Request count: More aggressive scaling based on pending + active work. Formula: Math.ceil((requestsInQueue + requestsInProgress) / scalerValue). Use scaler value of 1 for max responsiveness. Recommended for LLM workloads or frequent short requests.
Lifecycle and timeouts
Idle timeout
How long a worker stays active after completing a request before shutting down. You’re billed during idle time, but the worker remains warm for immediate processing. Default: 5 seconds.
Execution timeout
Maximum duration for a single job. When exceeded, the job fails and the worker stops. Keep enabled to prevent runaway jobs. Default: 600s (10 min). Range: 5s to 7 days.
Configure in Advanced settings, or override per-request via executionTimeout in the job policy.
Job TTL (time-to-live)
Total lifespan of a job in the system.

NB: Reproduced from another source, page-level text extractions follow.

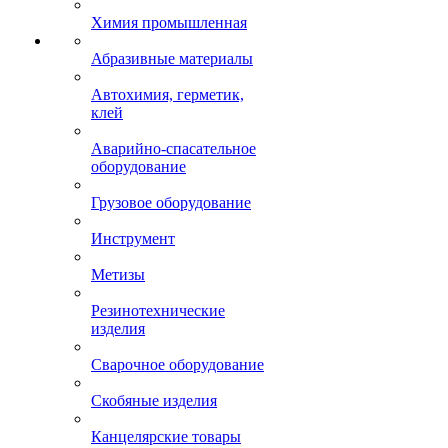
Химия промышленная
Абразивные материалы
Автохимия, герметик,
клей
Аварийно-спасательное
оборудование
Грузовое оборудование
Инструмент
Метизы
Резинотехнические
изделия
Сварочное оборудование
Скобяные изделия
Канцелярские товары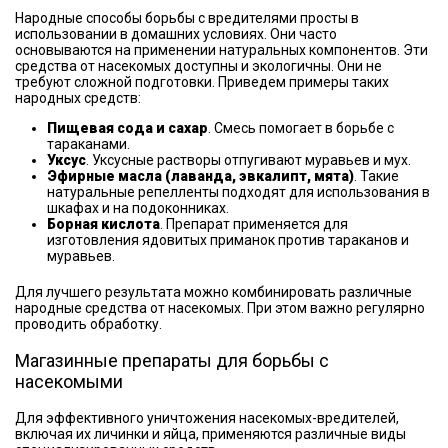
Народные способы борьбы с вредителями просты в
использовании в домашних условиях. Они часто
основываются на применении натуральных компонентов. Эти
средства от насекомых доступны и экологичны. Они не
требуют сложной подготовки. Приведем примеры таких
народных средств:
Пищевая сода и сахар
. Смесь помогает в борьбе с
тараканами.
Уксус
. Уксусные растворы отпугивают муравьев и мух.
Эфирные масла (лаванда, эвкалипт, мята)
. Такие
натуральные репелленты подходят для использования в
шкафах и на подоконниках.
Борная кислота
. Препарат применяется для
изготовления ядовитых приманок против тараканов и
муравьев.
Для лучшего результата можно комбинировать различные
народные средства от насекомых. При этом важно регулярно
проводить обработку.
Магазинные препараты для борьбы с
насекомыми
Для эффективного уничтожения насекомых-вредителей,
включая их личинки и яйца, применяются различные виды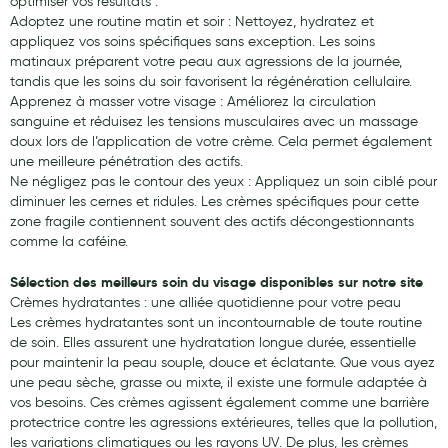
optimiser vos résultats :
Adoptez une routine matin et soir : Nettoyez, hydratez et
appliquez vos soins spécifiques sans exception. Les soins
matinaux préparent votre peau aux agressions de la journée,
tandis que les soins du soir favorisent la régénération cellulaire.
Apprenez à masser votre visage : Améliorez la circulation
sanguine et réduisez les tensions musculaires avec un massage
doux lors de l’application de votre crème. Cela permet également
une meilleure pénétration des actifs.
Ne négligez pas le contour des yeux : Appliquez un soin ciblé pour
diminuer les cernes et ridules. Les crèmes spécifiques pour cette
zone fragile contiennent souvent des actifs décongestionnants
comme la caféine.
Sélection des meilleurs soin du visage disponibles sur notre site
Crèmes hydratantes : une alliée quotidienne pour votre peau
Les crèmes hydratantes sont un incontournable de toute routine
de soin. Elles assurent une hydratation longue durée, essentielle
pour maintenir la peau souple, douce et éclatante. Que vous ayez
une peau sèche, grasse ou mixte, il existe une formule adaptée à
vos besoins. Ces crèmes agissent également comme une barrière
protectrice contre les agressions extérieures, telles que la pollution,
les variations climatiques ou les rayons UV. De plus, les crèmes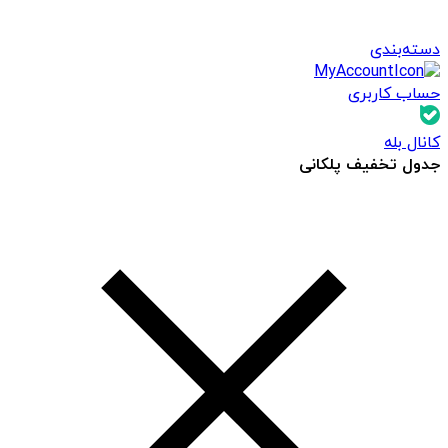
دسته‌بندی
حساب کاربری
کانال بله
جدول تخفیف پلکانی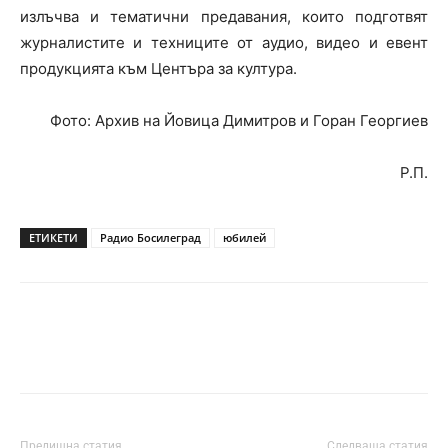
излъчва и тематични предавания, които подготвят
журналистите и техниците от аудио, видео и евент
продукцията към Центъра за култура.
Фото: Архив на Йовица Димитров и Горан Георгиев
Р.П.
ЕТИКЕТИ
Радио Босилеград
юбилей
Предишна статия
Следваща статия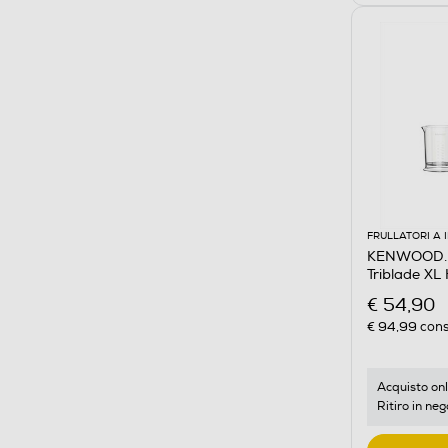
FRULLATORI A
KENWOOD. -
Triblade X
€ 54,90
€ 94,99
cons
Acquisto onl
Ritiro in neg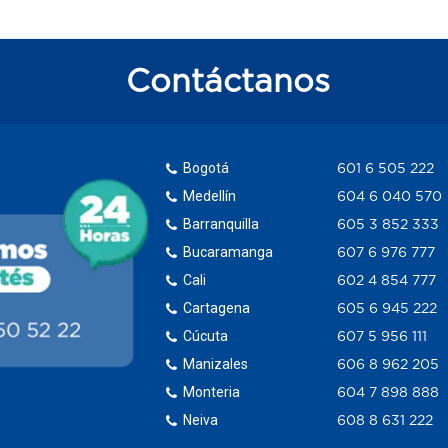
Contáctanos
Bogotá
601 6 505 222
Medellín
604 6 040 570
Barranquilla
605 3 852 333
Bucaramanga
607 6 976 777
Cali
602 4 854 777
Cartagena
605 6 945 222
Cúcuta
607 5 956 111
Manizales
606 8 962 205
Monteria
604 7 898 888
Neiva
608 8 631 222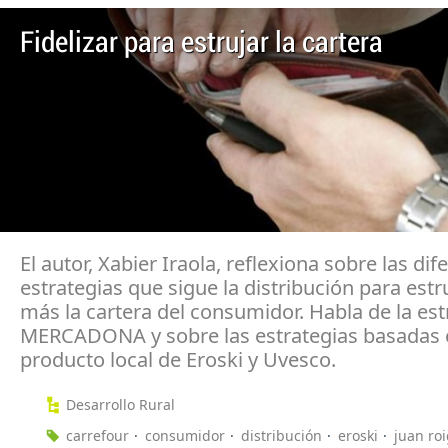
Fidelizar para estrujar la cartera
El autor, Xabier Iraola, reflexiona sobre las dif
estrategias que sigue la distribución para estr
más la cartera del consumidor. Habla de la est
MERCADONA y sobre las estrategias basadas 
producto local de Eroski y Uvesco.
Desarrollo Rural
carrefour
consumidor
distribución
eroski
juan ro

When TTL expires, job data is deleted regardless of state (queued, running, or completed). Default: 24 hours. Range: 10s to 7 days.
The timer starts at submission, not execution. If a job queues for 45 minutes with a 1-hour TTL, only 15 minutes remain for execution.
TTL is a hard limit. If it expires while a job is running, the job is immediately removed and status checks return 404. Set TTL to cover both expected queue time and execution time.
Override per-request via ttl in the job policy.
Result retention
| Request type | Retention | Notes |
|---|
Async (/run) | 30 min | Retrieve via /status/{job_id} |
Sync (/runsync) | 1 min | Returned in response; also available via /status/{job_id} |
Results are permanently deleted after retention expires.
FlashBoot
Reduces cold starts by retaining worker state after spin-down, allowing faster “revival” than fresh boots. Most effective on endpoints with consistent traffic where workers frequently cycle between active and idle.
Model
Select from cached models to schedule workers on with model files pre-loaded. Significantly reduces model loading time during initialization.
Advanced settings
Data centers
Restrict your endpoint to specific regions. For maximum availability, allow all data centers:restricting decreases the available GPU pool.
Network volumes
Network volumes provide persistent storage across worker restarts. Tradeoffs: adds network latency and restricts your endpoint to the volume’s data center. Use only when you need shared persistence or datasets exceeding container limits.
CUDA version selection
Ensures workers run on with compatible drivers. Select your required version plus all newer versions, since CUDA is backward compatible and a wider range increases available hardware.
Expose HTTP/TCP ports
Exposes the worker’s public IP and port for direct external communication. Required for persistent connections like WebSockets.